Task details:
Return the comment thread about the external control knob word for word, in full.

Text excerpt:
════
This is cool, never thought of having an external control knob like this.

Any particular reason you decided to use a clear acrylic cover for the bottom? I don't have access to a laser cutter, so I would probably just 3D print the cover as well.

I just used the acrylic because I have a laser cutter, and cutting it out of acrylic was easier than printing a cover. Plus, the transparent bottom cover just looks really cool.

What a great idea! I like the concept of adding a little bit of weight. Does the lead shot cause any short for the electricity?

A bit of hot glue in any place that you think might be exposed to shorting with the shot is a good way to insulate things.
════
Image region annotations
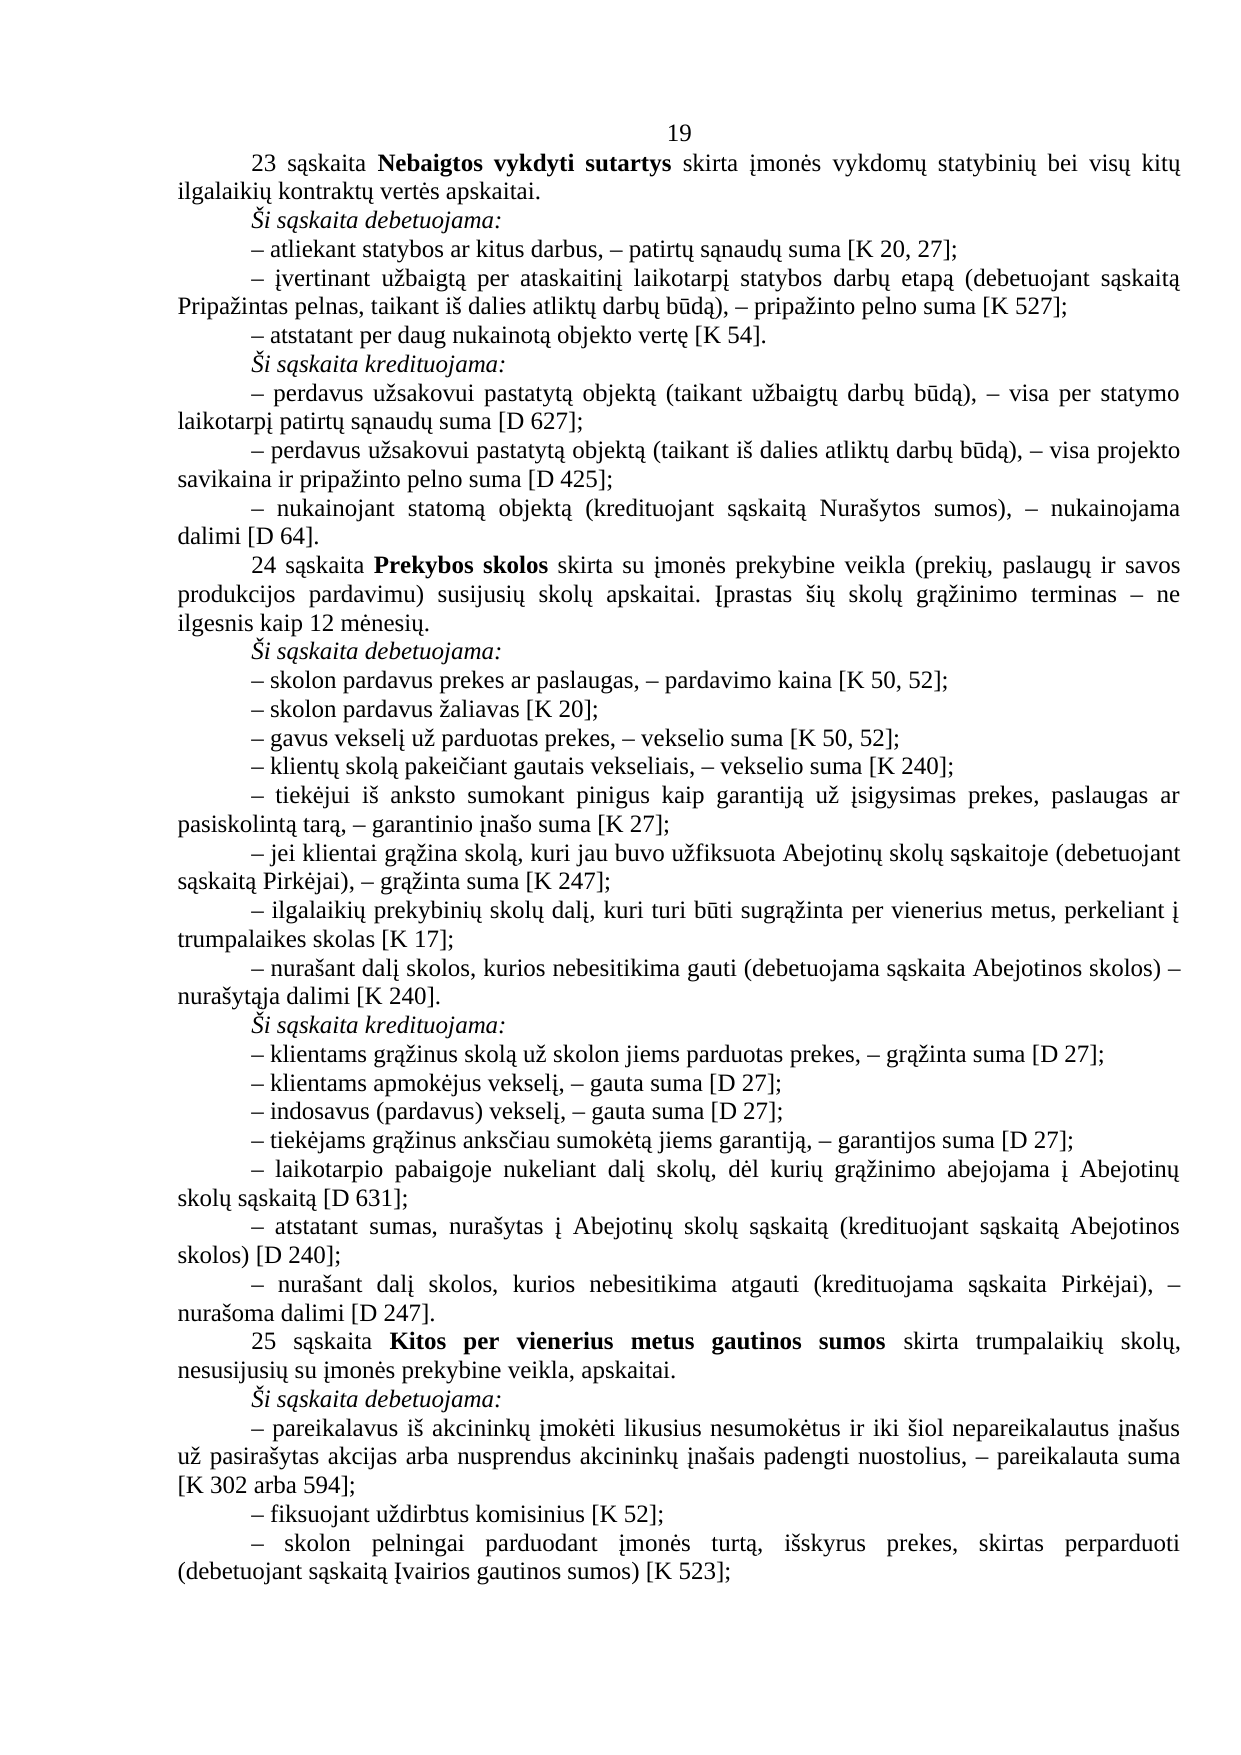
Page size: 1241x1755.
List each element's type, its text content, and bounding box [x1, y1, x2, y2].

text 23 sąskaita Nebaigtos vykdyti sutartys skirta įmonės vykdomų statybinių bei visų kitų ilgalaikių kontraktų vertės apskaitai. [177, 148, 1181, 205]
text Ši sąskaita kredituojama: [177, 349, 1181, 378]
text – ilgalaikių prekybinių skolų dalį, kuri turi būti sugrąžinta per vienerius metus, perkeliant į trumpalaikes skolas [K 17]; [177, 895, 1181, 953]
text – perdavus užsakovui pastatytą objektą (taikant iš dalies atliktų darbų būdą), – visa projekto savikaina ir pripažinto pelno suma [D 425]; [177, 435, 1181, 493]
text – klientų skolą pakeičiant gautais vekseliais, – vekselio suma [K 240]; [177, 751, 1181, 780]
text – nukainojant statomą objektą (kredituojant sąskaitą Nurašytos sumos), – nukainojama dalimi [D 64]. [177, 493, 1181, 550]
text – atstatant per daug nukainotą objekto vertę [K 54]. [177, 320, 1181, 349]
text – skolon pardavus žaliavas [K 20]; [177, 694, 1181, 723]
text – tiekėjui iš anksto sumokant pinigus kaip garantiją už įsigysimas prekes, paslaugas ar pasiskolintą tarą, – garantinio įnašo suma [K 27]; [177, 780, 1181, 838]
text – klientams grąžinus skolą už skolon jiems parduotas prekes, – grąžinta suma [D 27]; [177, 1039, 1181, 1068]
text – pareikalavus iš akcininkų įmokėti likusius nesumokėtus ir iki šiol nepareikalautus įnašus už pasirašytas akcijas arba nusprendus akcininkų įnašais padengti nuostolius, – pareikalauta suma [K 302 arba 594]; [177, 1413, 1181, 1499]
text – indosavus (pardavus) vekselį, – gauta suma [D 27]; [177, 1096, 1181, 1125]
text – nurašant dalį skolos, kurios nebesitikima atgauti (kredituojama sąskaita Pirkėjai), – nurašoma dalimi [D 247]. [177, 1269, 1181, 1326]
text – klientams apmokėjus vekselį, – gauta suma [D 27]; [177, 1068, 1181, 1096]
text 24 sąskaita Prekybos skolos skirta su įmonės prekybine veikla (prekių, paslaugų ir savos produkcijos pardavimu) susijusių skolų apskaitai. Įprastas šių skolų grąžinimo terminas – ne ilgesnis kaip 12 mėnesių. [177, 550, 1181, 636]
text – įvertinant užbaigtą per ataskaitinį laikotarpį statybos darbų etapą (debetuojant sąskaitą Pripažintas pelnas, taikant iš dalies atliktų darbų būdą), – pripažinto pelno suma [K 527]; [177, 263, 1181, 320]
text – atliekant statybos ar kitus darbus, – patirtų sąnaudų suma [K 20, 27]; [177, 234, 1181, 263]
text Ši sąskaita debetuojama: [177, 636, 1181, 665]
text – jei klientai grąžina skolą, kuri jau buvo užfiksuota Abejotinų skolų sąskaitoje (debetuojant sąskaitą Pirkėjai), – grąžinta suma [K 247]; [177, 838, 1181, 895]
text – tiekėjams grąžinus anksčiau sumokėtą jiems garantiją, – garantijos suma [D 27]; [177, 1125, 1181, 1154]
text – perdavus užsakovui pastatytą objektą (taikant užbaigtų darbų būdą), – visa per statymo laikotarpį patirtų sąnaudų suma [D 627]; [177, 378, 1181, 435]
text – atstatant sumas, nurašytas į Abejotinų skolų sąskaitą (kredituojant sąskaitą Abejotinos skolos) [D 240]; [177, 1211, 1181, 1269]
text – laikotarpio pabaigoje nukeliant dalį skolų, dėl kurių grąžinimo abejojama į Abejotinų skolų sąskaitą [D 631]; [177, 1154, 1181, 1211]
text Ši sąskaita debetuojama: [177, 205, 1181, 234]
text – skolon pardavus prekes ar paslaugas, – pardavimo kaina [K 50, 52]; [177, 665, 1181, 694]
text Ši sąskaita debetuojama: [177, 1384, 1181, 1413]
text 25 sąskaita Kitos per vienerius metus gautinos sumos skirta trumpalaikių skolų, nesusijusių su įmonės prekybine veikla, apskaitai. [177, 1326, 1181, 1384]
text – fiksuojant uždirbtus komisinius [K 52]; [177, 1499, 1181, 1528]
text – gavus vekselį už parduotas prekes, – vekselio suma [K 50, 52]; [177, 723, 1181, 751]
text – skolon pelningai parduodant įmonės turtą, išskyrus prekes, skirtas perparduoti (debetuojant sąskaitą Įvairios gautinos sumos) [K 523]; [177, 1528, 1181, 1585]
text – nurašant dalį skolos, kurios nebesitikima gauti (debetuojama sąskaita Abejotinos skolos) – nurašytąja dalimi [K 240]. [177, 953, 1181, 1010]
text Ši sąskaita kredituojama: [177, 1010, 1181, 1039]
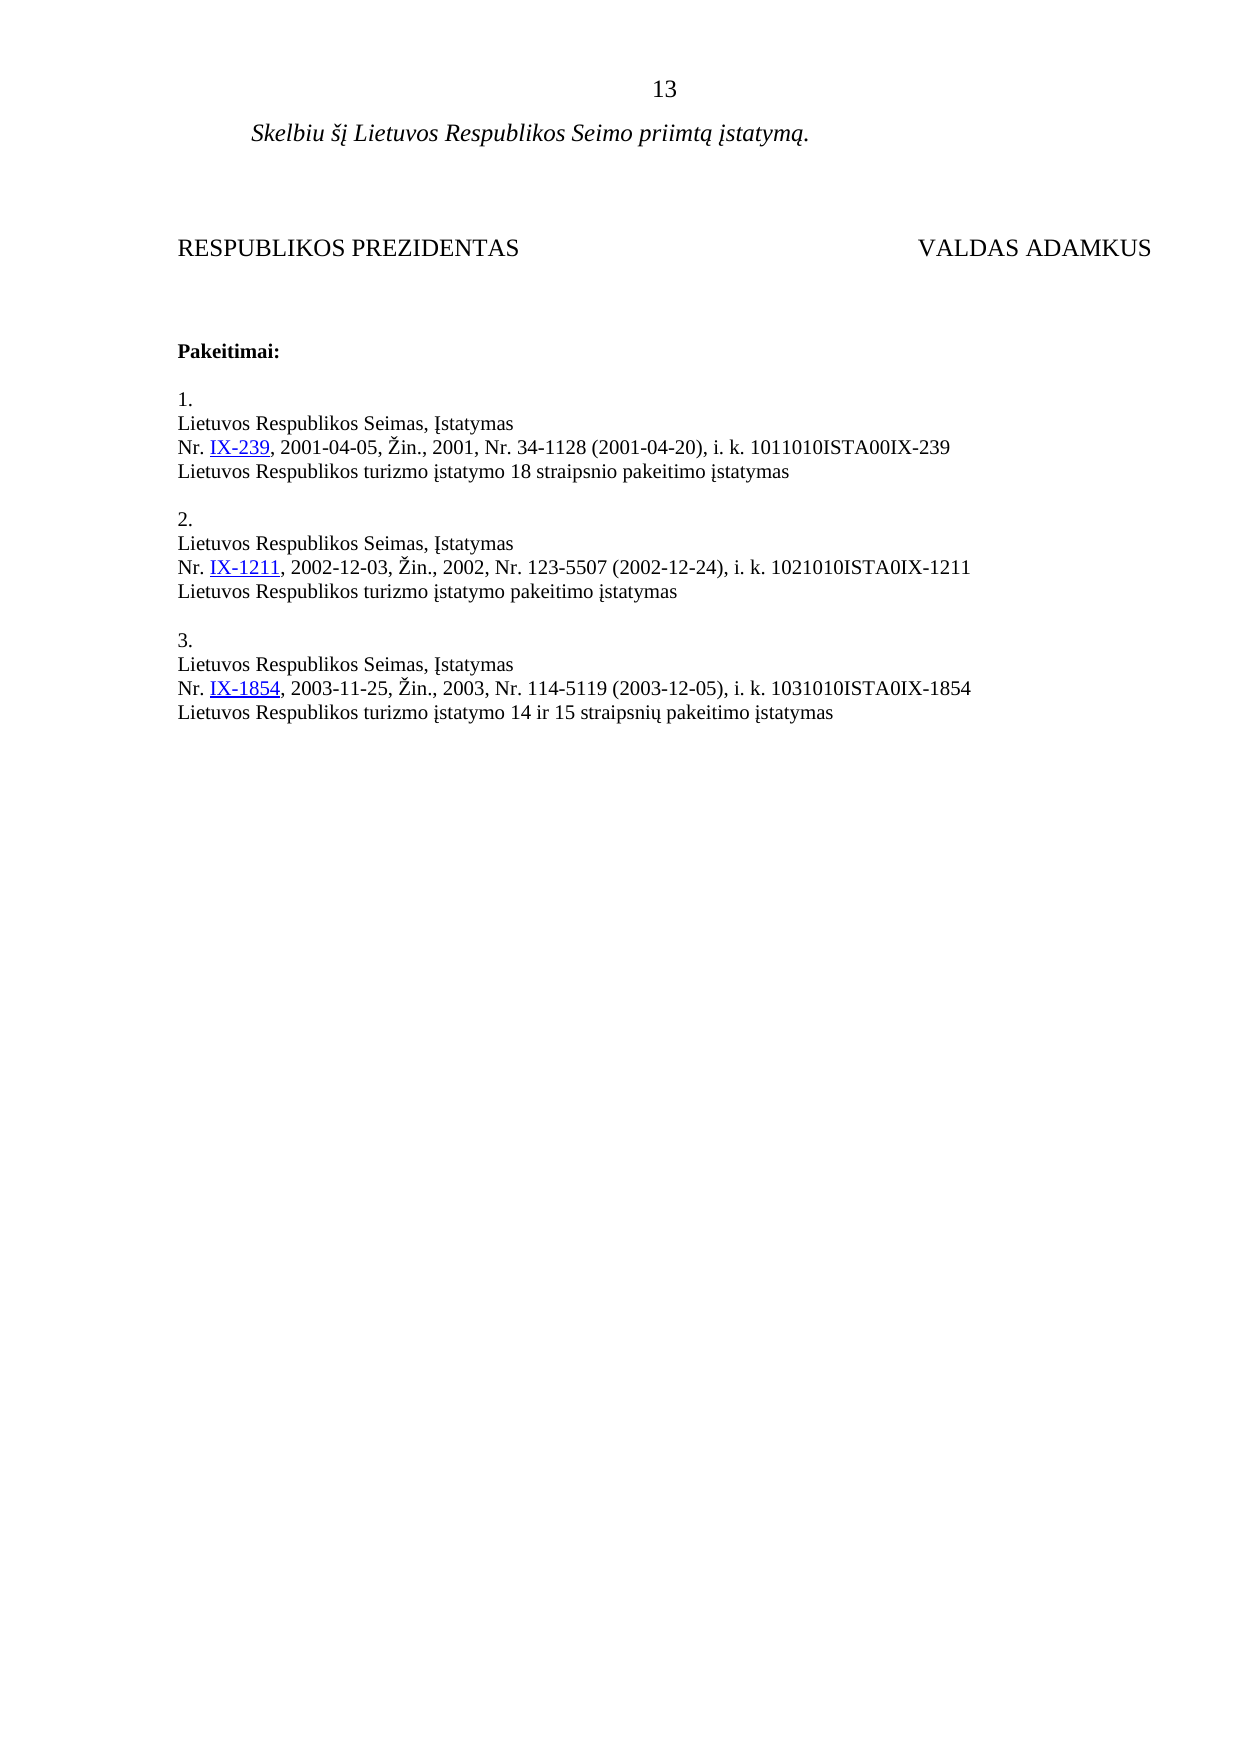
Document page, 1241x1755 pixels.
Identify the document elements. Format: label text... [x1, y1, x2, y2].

text RESPUBLIKOS PREZIDENTAS VALDAS ADAMKUS [177, 233, 1152, 262]
text Lietuvos Respublikos turizmo įstatymo 14 ir 15 straipsnių pakeitimo įstatymas [177, 700, 1152, 724]
text Lietuvos Respublikos turizmo įstatymo 18 straipsnio pakeitimo įstatymas [177, 459, 1152, 483]
text Lietuvos Respublikos Seimas, Įstatymas [177, 531, 1152, 555]
text Lietuvos Respublikos Seimas, Įstatymas [177, 652, 1152, 676]
text Nr. IX-1854, 2003-11-25, Žin., 2003, Nr. 114-5119 (2003-12-05), i. k. 1031010ISTA0IX-1854 [177, 676, 1152, 700]
text 1. [177, 387, 1152, 411]
text 3. [177, 627, 1152, 652]
text Nr. IX-239, 2001-04-05, Žin., 2001, Nr. 34-1128 (2001-04-20), i. k. 1011010ISTA00IX-239 [177, 435, 1152, 459]
text 2. [177, 507, 1152, 531]
text Lietuvos Respublikos Seimas, Įstatymas [177, 411, 1152, 435]
text Nr. IX-1211, 2002-12-03, Žin., 2002, Nr. 123-5507 (2002-12-24), i. k. 1021010ISTA0IX-1211 [177, 555, 1152, 579]
text Lietuvos Respublikos turizmo įstatymo pakeitimo įstatymas [177, 579, 1152, 603]
text Pakeitimai: [177, 339, 1152, 363]
text Skelbiu šį Lietuvos Respublikos Seimo priimtą įstatymą. [177, 118, 1152, 147]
════
Reply to the exercise:
This is cool, never thought of having an external control knob like this.

Any particular reason you decided to use a clear acrylic cover for the bottom? I don't have access to a laser cutter, so I would probably just 3D print the cover as well.

I just used the acrylic because I have a laser cutter, and cutting it out of acrylic was easier than printing a cover. Plus, the transparent bottom cover just looks really cool.

What a great idea! I like the concept of adding a little bit of weight. Does the lead shot cause any short for the electricity?

A bit of hot glue in any place that you think might be exposed to shorting with the shot is a good way to insulate things.